Great. Regarding the follow-up, there has been much discussion about competitive threats from the pharmaceutical side, particularly with once weekly insulin and GLP-1s. So to frame my question, first, are you currently investing in R&D and manufacturing to develop products that could benefit from GLP-1s? Secondly, concerning once weekly insulin, does your overall business mix align with the market, where about half of the patients are using basal-only insulin? How would you assess the impact if patients transition from seven basal injections per week to just one?

Speaker 2

Yes, Travis. Regarding GLP-1s, we closely monitor that market. It's too early to predict its long-term impact. We gather all the market data and track prescription trends. Currently, the information is somewhat confusing because there are many prescriptions for obesity as reported in the media. Additionally, the journey from diet and exercise for type 2 diabetes to oral medications, then injectable drugs, and finally insulin is a lengthy process, so it will take time for us to fully comprehend. This primarily pertains to developed markets, mainly in the U.S., while our growth is largely coming from emerging markets. GLP-1s have been available for several years, and our U.S. business has remained relatively stable during that time. We prefer not to speculate on future impacts on our business, but we are monitoring the situation closely. Concerning your question about our efforts to leverage opportunities in the new drug space, I do not want to discuss specific R&D initiatives, but we are paying attention. The way these drugs are administered aligns well with our manufacturing capabilities, such as producing injection molding plastic parts and needles for these delivery devices. Therefore, it's an area of interest for us, but I will refrain from detailing specific expenditures on programs.
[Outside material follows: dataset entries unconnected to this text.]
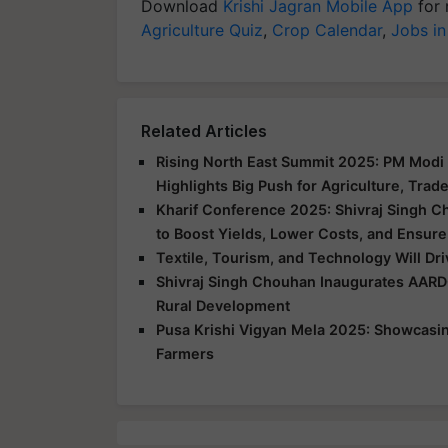
Download
Krishi Jagran Mobile App
for 
Agriculture Quiz
,
Crop Calendar
,
Jobs in
Related Articles
Rising North East Summit 2025: PM Modi 
Highlights Big Push for Agriculture, Trad
Kharif Conference 2025: Shivraj Singh C
to Boost Yields, Lower Costs, and Ensure
Textile, Tourism, and Technology Will Dr
Shivraj Singh Chouhan Inaugurates AARD
Rural Development
Pusa Krishi Vigyan Mela 2025: Showcasing
Farmers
Regarding once weekly insulin, I view it similarly to other new drugs. There is always the risk of overdosage with weekly insulin. We need to observe its future developments. As for the proportion of our product used for basal insulin compared to multiple daily injections, the market data is unclear. We do not get information at the point of dispensation that indicates whether patients are using our products for daily or weekly injections. Instead of providing vague estimates, I’ll emphasize again that these trends will primarily affect the U.S. Our growth is in emerging markets, and we do not anticipate significant integration of these new drugs, whether they are once weekly insulin or new GLP medications, into emerging markets for some time.

Operator

I would now like to turn the conference back to Dev Kurdikar for closing remarks.

Speaker 2

Thank you. Before we conclude the call, I would like to express my gratitude to all my colleagues around the world for just the incredibly immense amount of work that they've been doing over the past one and a half years to stand up Embecta as an independent company. That they have been doing so without impacting our customers through what has been a fairly challenging operating environment and in the midst of a spin is a testament to their commitment to fulfilling our mission of developing and providing solutions that make life better for people with diabetes. Thank you all for attending the call. We look forward to speaking with you again in a few months, and thank you for your interest in our business.

Operator

This concludes today's conference call. Thank you for participating and you may now disconnect.